Regarding the first basis, the Ninth Circuit held that the employee breached her loyalty to her Tribal government employer, including her abuse of Tribal funds that threatened the Tribe’s well-being. Admittedly, this holding may be limited to serious torts committed by employees of tribal governments.
But the court’s application of the second Montana circumstance went much further, recognizing jurisdiction regardless of where the misconduct or employment took place. By accepting employment, the employee had entered a consensual relationship with the Tribe. In the course of that relationship, she knew the Tribe had certain employment policies, codified in the personnel manual, that applied to her conduct on the job. She should have foreseen her employer might enforce those policies, in Tribal court if necessary. Accordingly, the Tribe had regulatory and adjudicate jurisdiction over her employment, and could exercise it through workplace discipline or, if it chose, through tort litigation.

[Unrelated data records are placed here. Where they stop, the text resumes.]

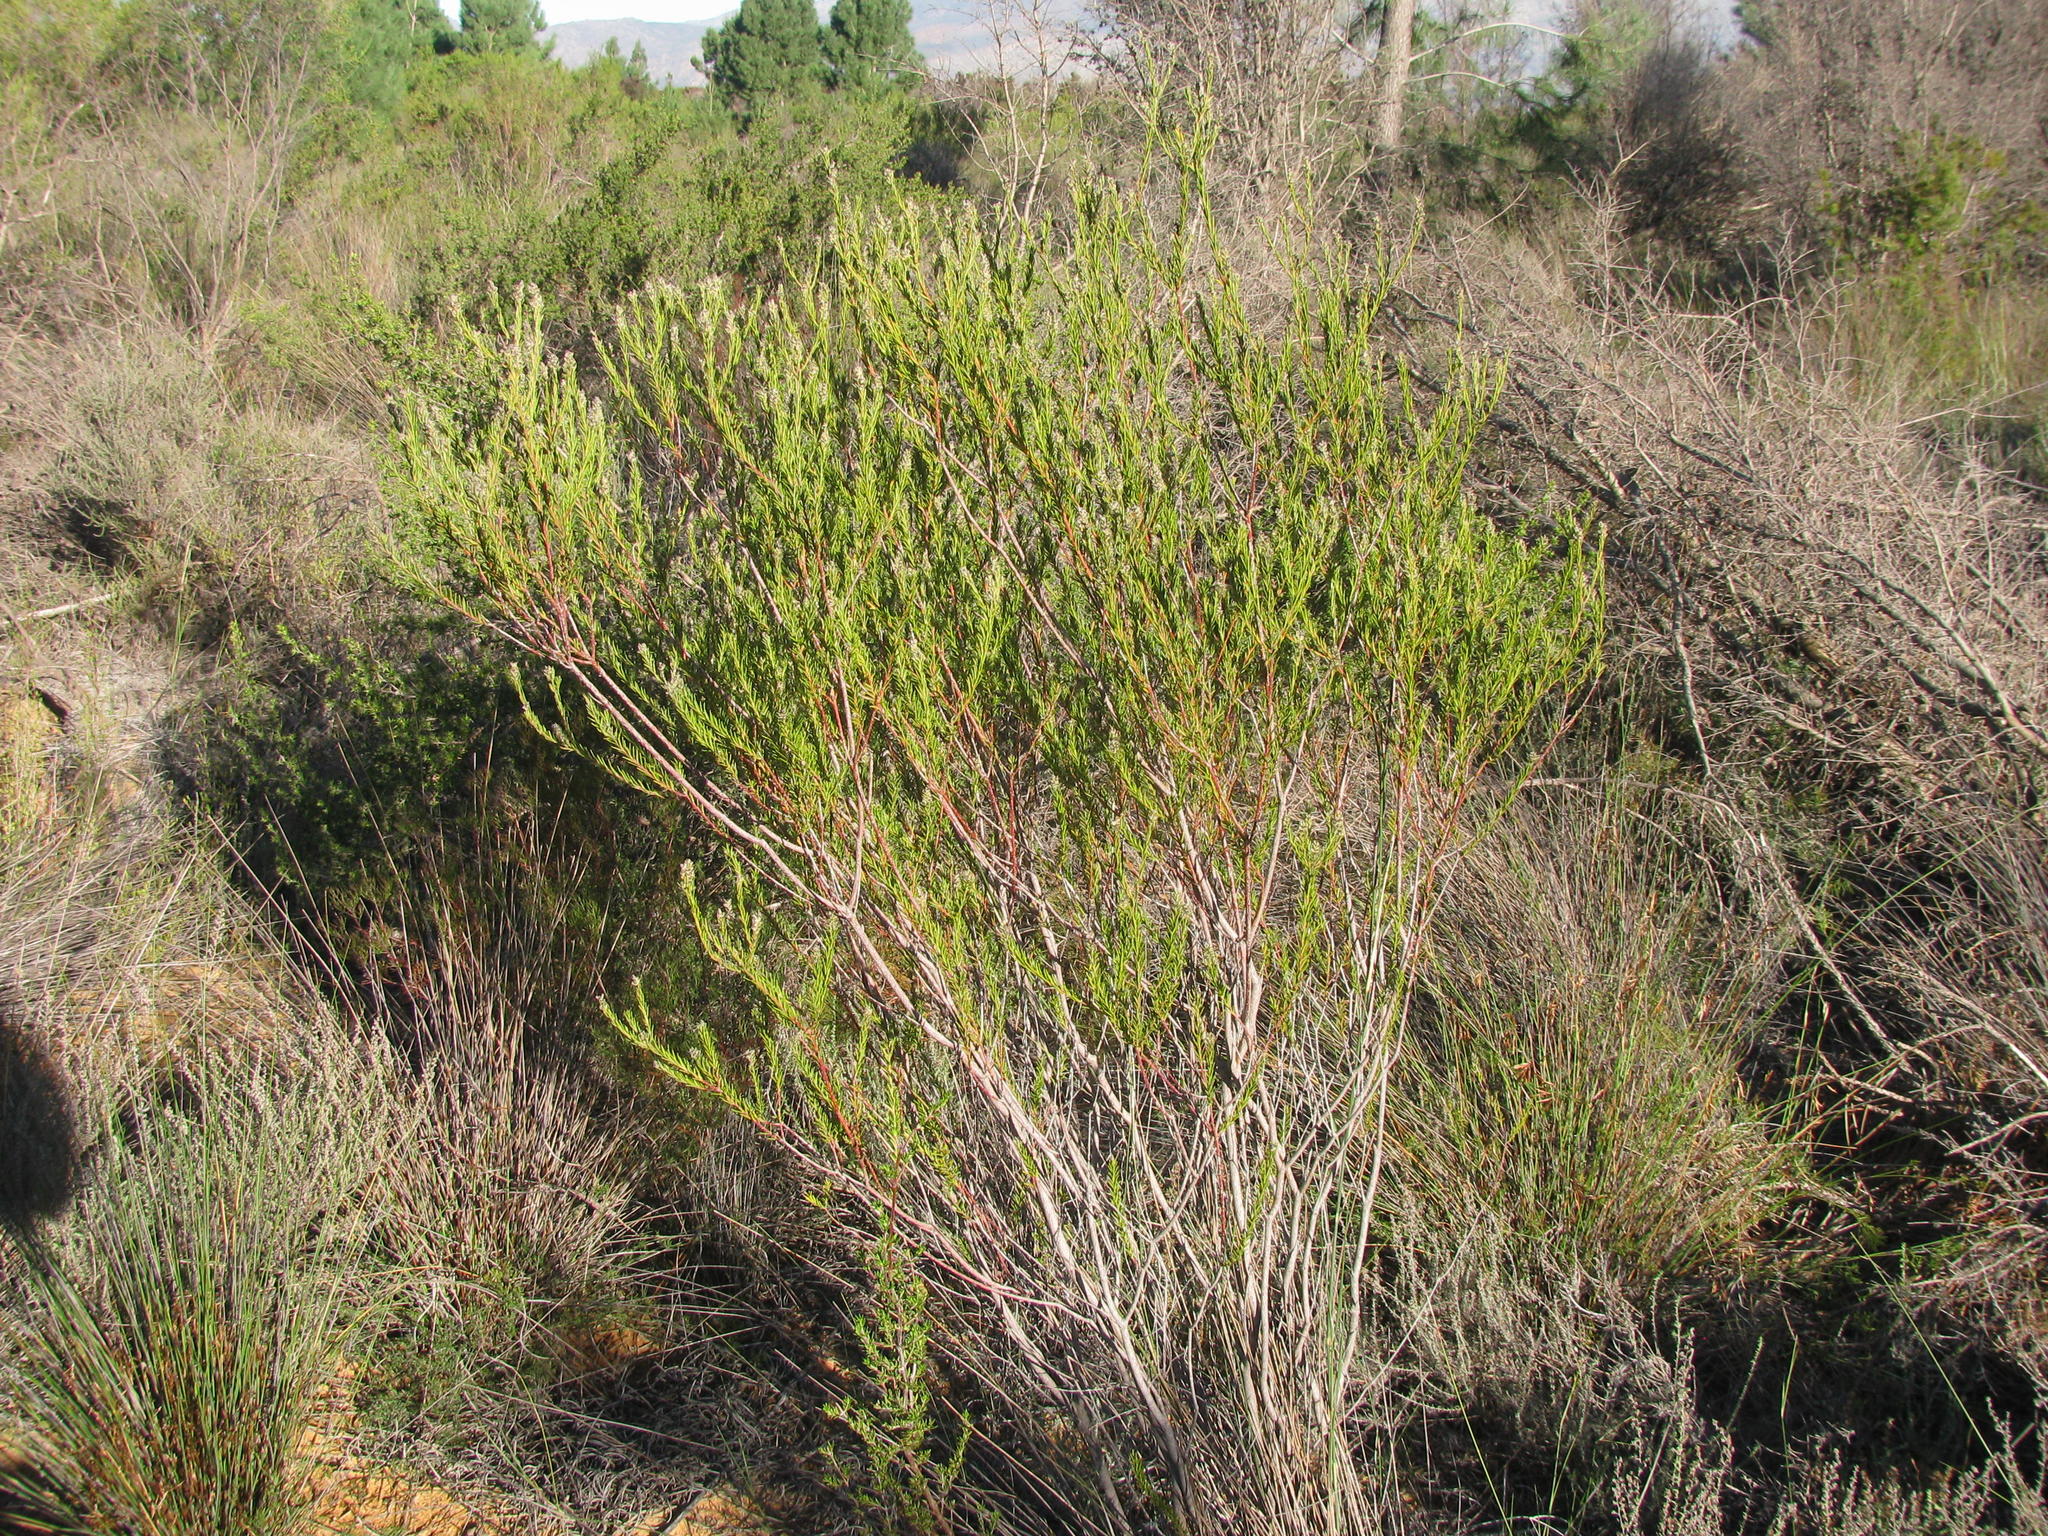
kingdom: Plantae
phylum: Tracheophyta
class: Magnoliopsida
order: Rosales
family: Rhamnaceae
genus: Phylica
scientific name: Phylica excelsa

How Does this Decision Affect Employers?
After Knighton, it will be far more difficult for nonmember employees working for Tribal governments or businesses to claim the Tribe’s administrative agencies or courts lack jurisdiction to address their wrongdoing and thus evade workplace discipline. Tribal employers may consider expanded hiring now that they can more easily discipline non-Native employee misconduct should the need arise. They may similarly consider revising their employee manuals, confident that Tribal courts may provide a more guaranteed forum to recover for violations.